-- WORK TASK --
Which lines in the listing below contain the word "Channelkeeper"? Copy each one.

-- INPUT FOR THIS TASK --
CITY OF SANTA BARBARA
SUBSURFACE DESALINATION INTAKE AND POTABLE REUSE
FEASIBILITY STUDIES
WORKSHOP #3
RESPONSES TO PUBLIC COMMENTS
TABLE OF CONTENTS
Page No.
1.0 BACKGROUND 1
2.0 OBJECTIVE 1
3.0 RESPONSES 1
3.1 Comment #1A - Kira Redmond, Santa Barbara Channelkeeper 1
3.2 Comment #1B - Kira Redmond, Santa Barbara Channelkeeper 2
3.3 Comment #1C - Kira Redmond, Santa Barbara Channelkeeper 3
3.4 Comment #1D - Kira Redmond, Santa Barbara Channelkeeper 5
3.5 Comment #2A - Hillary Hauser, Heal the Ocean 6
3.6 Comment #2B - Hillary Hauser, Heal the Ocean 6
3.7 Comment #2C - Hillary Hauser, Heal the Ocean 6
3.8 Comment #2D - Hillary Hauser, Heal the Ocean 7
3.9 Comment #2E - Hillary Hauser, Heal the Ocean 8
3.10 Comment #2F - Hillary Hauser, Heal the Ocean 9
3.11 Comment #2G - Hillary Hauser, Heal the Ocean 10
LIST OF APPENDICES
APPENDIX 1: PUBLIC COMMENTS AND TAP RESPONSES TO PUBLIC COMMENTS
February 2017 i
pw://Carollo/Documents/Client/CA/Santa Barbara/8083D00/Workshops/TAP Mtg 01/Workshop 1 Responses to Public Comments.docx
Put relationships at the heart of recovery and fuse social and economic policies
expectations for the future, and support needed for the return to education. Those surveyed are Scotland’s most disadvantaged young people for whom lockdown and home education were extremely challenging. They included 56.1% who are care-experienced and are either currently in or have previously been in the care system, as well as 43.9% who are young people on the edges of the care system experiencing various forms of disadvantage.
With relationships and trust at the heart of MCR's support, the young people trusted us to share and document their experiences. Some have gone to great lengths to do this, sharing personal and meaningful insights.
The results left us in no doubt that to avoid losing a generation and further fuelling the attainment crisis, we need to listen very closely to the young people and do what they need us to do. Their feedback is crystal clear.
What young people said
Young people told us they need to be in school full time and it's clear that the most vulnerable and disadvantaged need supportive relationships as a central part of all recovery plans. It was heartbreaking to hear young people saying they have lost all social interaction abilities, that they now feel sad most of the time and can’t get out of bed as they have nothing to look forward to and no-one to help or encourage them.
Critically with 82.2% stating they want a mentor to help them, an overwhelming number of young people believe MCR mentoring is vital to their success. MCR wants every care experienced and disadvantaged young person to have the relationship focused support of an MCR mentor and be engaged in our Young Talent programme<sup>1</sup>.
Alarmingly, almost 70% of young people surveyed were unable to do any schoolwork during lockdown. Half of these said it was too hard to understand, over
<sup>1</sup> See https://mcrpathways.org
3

==

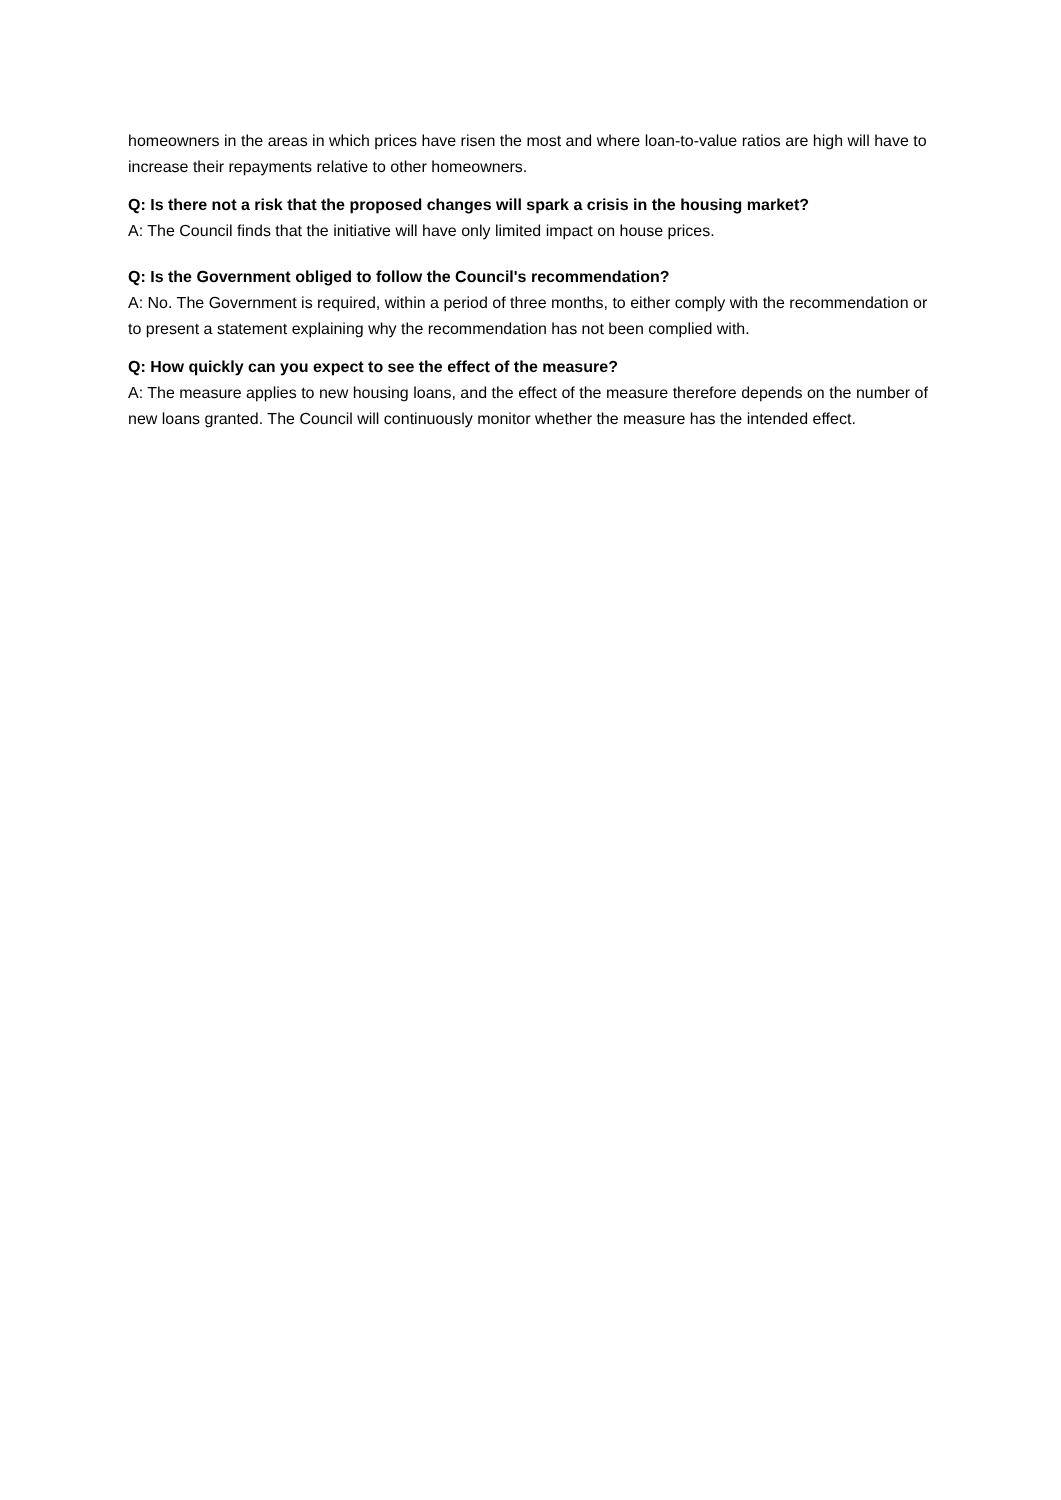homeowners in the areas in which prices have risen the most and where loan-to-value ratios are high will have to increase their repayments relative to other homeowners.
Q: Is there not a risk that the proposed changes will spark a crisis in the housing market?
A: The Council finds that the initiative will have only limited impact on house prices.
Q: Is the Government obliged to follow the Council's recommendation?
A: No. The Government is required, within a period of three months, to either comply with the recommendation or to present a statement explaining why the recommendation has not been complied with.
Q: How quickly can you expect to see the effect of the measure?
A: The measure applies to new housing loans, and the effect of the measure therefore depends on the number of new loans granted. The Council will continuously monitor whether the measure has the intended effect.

-- SOLUTION --
3.1 Comment #1A - Kira Redmond, Santa Barbara Channelkeeper 1
3.2 Comment #1B - Kira Redmond, Santa Barbara Channelkeeper 2
3.3 Comment #1C - Kira Redmond, Santa Barbara Channelkeeper 3
3.4 Comment #1D - Kira Redmond, Santa Barbara Channelkeeper 5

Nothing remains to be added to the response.